The Parts of a Hadits

بِسۡمِ ٱللهِ ٱلرَّحۡمَـٰنِ ٱلرَّحِيمِ 

Whether a hadits is swahih, hasan or dha’if is mainly the concern of the mujtahidun, or any council of scholars concerned with the legal provisions of Muslim society.  The average Muslim is not qualified to debate the relative technical merits of a hadits.  This also refers to the tafsir and the direct application of a hadits without understanding the context of it.  This bad habit is a fitnah against Rasulullah (s.a.w.). 

A hadits generally comprises an isnad, a matn and a rawi.  The term we use here is “khabr”, which literally means “news”, because every hadits is generally a form of relayed news with a chain of transmitters.  The isnad is the people in the chain of narrators concerned with passing on the khabr.  The actual content of the khabr is purely what was mentioned by the Prophet (s.a.w.), and this is called the “matn”.  The rawi is the person who collected and reported the hadits. 

There is great emphasis placed on ahadits being swahih.  This literally means “correct,” and refers to a hadits of unquestionable authenticity.  There are five requirements for a hadits to be swahih.  The chain of narration has to be continuous; no person in the chain is skipped or hidden.  The narrators must be reliable at the time of transmission.  They have to be Muslim, matured, rational and not possess any questionable or doubtful character.  This precludes notorious sinners, apostates and especially people known to have told lies of any kind.  The narration has to be precise and, if not written down prior to the transmission, this requires a strong memory.  It must not be in conflict with any other dala’il, sources of reference, namely the Qur’an and sunnah and be illogical.  There must also not be any inadequacies in the narration such as slurs or affected accents.  If a hadits does not meet these five criteria, it will be downgraded to either hasan or dha’if, depending on how many requirements it failed to fulfill. 
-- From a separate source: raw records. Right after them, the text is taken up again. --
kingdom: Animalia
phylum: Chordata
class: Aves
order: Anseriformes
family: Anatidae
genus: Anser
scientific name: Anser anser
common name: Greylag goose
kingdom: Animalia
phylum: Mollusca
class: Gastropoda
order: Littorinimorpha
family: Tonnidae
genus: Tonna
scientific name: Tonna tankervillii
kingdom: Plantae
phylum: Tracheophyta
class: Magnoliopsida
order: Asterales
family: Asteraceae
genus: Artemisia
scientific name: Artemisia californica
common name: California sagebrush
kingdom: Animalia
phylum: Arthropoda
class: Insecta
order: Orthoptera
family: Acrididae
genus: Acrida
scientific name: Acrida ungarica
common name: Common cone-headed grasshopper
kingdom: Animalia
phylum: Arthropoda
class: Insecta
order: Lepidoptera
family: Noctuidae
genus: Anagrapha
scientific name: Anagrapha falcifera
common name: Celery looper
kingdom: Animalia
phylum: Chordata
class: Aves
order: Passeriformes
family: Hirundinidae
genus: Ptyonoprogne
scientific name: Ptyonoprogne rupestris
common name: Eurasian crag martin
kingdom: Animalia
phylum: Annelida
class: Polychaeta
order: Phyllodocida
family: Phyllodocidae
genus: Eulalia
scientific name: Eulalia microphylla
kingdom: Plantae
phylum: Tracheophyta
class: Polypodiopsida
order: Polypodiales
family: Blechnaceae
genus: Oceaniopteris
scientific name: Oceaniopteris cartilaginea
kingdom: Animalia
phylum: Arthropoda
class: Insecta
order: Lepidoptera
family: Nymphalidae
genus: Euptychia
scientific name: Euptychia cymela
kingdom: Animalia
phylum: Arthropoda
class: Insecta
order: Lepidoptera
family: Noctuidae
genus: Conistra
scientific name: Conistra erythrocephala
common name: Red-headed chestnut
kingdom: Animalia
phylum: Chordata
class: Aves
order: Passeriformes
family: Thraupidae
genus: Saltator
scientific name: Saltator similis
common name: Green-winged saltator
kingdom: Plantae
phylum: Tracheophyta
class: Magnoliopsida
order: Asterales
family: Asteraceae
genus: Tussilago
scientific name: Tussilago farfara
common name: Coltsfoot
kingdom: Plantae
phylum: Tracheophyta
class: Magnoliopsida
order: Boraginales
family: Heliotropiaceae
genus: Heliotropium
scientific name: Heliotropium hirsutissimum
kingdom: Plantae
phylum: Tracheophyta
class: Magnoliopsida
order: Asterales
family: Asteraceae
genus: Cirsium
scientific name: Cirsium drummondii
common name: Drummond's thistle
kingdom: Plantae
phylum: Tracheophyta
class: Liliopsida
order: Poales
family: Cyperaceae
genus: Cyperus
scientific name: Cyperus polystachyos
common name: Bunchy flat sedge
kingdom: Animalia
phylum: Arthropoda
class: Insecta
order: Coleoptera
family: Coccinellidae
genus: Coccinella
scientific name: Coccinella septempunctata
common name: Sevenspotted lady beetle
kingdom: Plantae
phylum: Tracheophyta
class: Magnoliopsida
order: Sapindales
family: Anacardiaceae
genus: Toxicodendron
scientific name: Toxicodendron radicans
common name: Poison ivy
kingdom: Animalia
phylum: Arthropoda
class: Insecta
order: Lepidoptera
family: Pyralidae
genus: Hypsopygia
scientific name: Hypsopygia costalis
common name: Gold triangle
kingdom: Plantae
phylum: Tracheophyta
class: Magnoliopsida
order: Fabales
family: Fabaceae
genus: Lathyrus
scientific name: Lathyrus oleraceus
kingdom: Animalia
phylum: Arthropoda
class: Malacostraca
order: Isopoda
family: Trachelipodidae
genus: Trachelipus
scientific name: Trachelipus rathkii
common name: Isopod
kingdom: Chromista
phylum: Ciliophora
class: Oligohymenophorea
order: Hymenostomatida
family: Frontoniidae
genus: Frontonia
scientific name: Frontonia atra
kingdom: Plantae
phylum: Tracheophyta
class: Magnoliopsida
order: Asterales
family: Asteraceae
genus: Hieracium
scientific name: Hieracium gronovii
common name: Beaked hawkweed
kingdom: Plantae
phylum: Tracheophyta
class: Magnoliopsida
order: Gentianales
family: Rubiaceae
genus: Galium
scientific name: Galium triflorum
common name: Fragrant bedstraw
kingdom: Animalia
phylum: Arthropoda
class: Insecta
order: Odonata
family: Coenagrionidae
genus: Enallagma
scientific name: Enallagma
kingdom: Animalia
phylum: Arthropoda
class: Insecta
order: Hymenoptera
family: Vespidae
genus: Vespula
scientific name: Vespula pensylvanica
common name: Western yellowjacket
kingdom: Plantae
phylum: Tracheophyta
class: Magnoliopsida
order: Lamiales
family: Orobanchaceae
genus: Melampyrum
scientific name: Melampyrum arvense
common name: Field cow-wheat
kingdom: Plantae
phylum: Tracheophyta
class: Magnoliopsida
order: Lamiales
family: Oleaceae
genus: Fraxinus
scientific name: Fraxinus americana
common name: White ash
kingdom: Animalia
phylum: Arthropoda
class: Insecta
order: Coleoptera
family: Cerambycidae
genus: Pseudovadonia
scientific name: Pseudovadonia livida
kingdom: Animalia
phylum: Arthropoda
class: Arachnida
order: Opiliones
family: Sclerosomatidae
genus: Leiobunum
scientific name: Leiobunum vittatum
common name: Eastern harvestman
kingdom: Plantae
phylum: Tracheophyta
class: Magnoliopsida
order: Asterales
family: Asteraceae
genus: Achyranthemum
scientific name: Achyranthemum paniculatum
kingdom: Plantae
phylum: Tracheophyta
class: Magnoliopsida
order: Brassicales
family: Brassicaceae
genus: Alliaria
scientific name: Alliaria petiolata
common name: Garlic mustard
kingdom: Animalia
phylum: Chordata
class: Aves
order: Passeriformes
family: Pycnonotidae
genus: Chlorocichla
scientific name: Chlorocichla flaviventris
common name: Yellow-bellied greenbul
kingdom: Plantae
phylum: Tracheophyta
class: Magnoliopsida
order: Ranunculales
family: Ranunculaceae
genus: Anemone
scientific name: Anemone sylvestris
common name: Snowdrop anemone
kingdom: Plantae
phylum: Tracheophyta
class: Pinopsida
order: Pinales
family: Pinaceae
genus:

The second tier of ahadits is hasan.  This is when every criterion for swahih is met except for the precision of the matn according to the Imam ibn Hajr (r.a.).  Because it is a midpoint between swahih and dha’if, there are slight variations as to where exactly that midpoint lies according to different muhadditsin.  This definition is the most commonly used one.  If a hasan hadits can be supported by another hasan hadits of similar content, it may be raised to swahih.  Some collections of hasan ahadits include Sunan at-Tirmidzi, Sunan Abu Dawud and Sunan ad-Daraquthni. 

The final major category is dha’if.  There are many, many reasons for a hadits to be dha’if, weak.  It could be due to a questionable personality in the chain of narration, or missing narrators, or a conflict with other narrations, or simply not enough transmitters at any point of narration.  Each reason is categorised by the nature of defect, ranked according to different degrees of severity, and given respective names to identify with.  For example, a dha’if hadits may be mu’allaq, mursal, mu’dhal or munqathi’.  If a dha’if hadits is supported by other narrations with similar content, it may be upgraded to hasan. 

In addition to being swahih, a hadits may be muttafaq ‘alayh, literally meaning “agreed upon.”  This is a hadits that has been collected by the Shaykhayn, by Imam al-Bukhari (r.a.) and Imam Muslim (r.a.), with both narrations quoting the same matn and isnad.  If the hadits is of the same matn but taken from different chains of transmission, it is not muttafaq ‘alayh; it is instead said to be akhrajahu ash-Shaykhayn, “collected by the Shaykhayn.” 

Mutawatir refers to a category of ahadits where there are many narrators at each level of transmission.  There is a difference of opinion on the minimum number of narrators for a hadits to be mutawatir, but the general opinion is ten.  There are additional requirements for a hadits to be mutawatir.  The conditions of transmission and the state of the narrators must be so that it is impossible for them to connive in misrepresenting the narration.  Also, the hadits must be something physically experienced, thus it should begin with “we heard” or “we saw” and so on.  An example of this would be Hadits Jibril. 

Most of the time, when Muslims discuss ahadits, they do not fully comprehend what exactly they mention, they do not understand how the books of ahadits are referenced and they have no knowledge of the sciences of ahadits.  There is much confusion and creates a fitnah against Rasulullah (s.a.w.).  When misunderstood and misused, the religion becomes difficult to accept and practice or this might cause people to reject the corpus of ahadits in their entirety.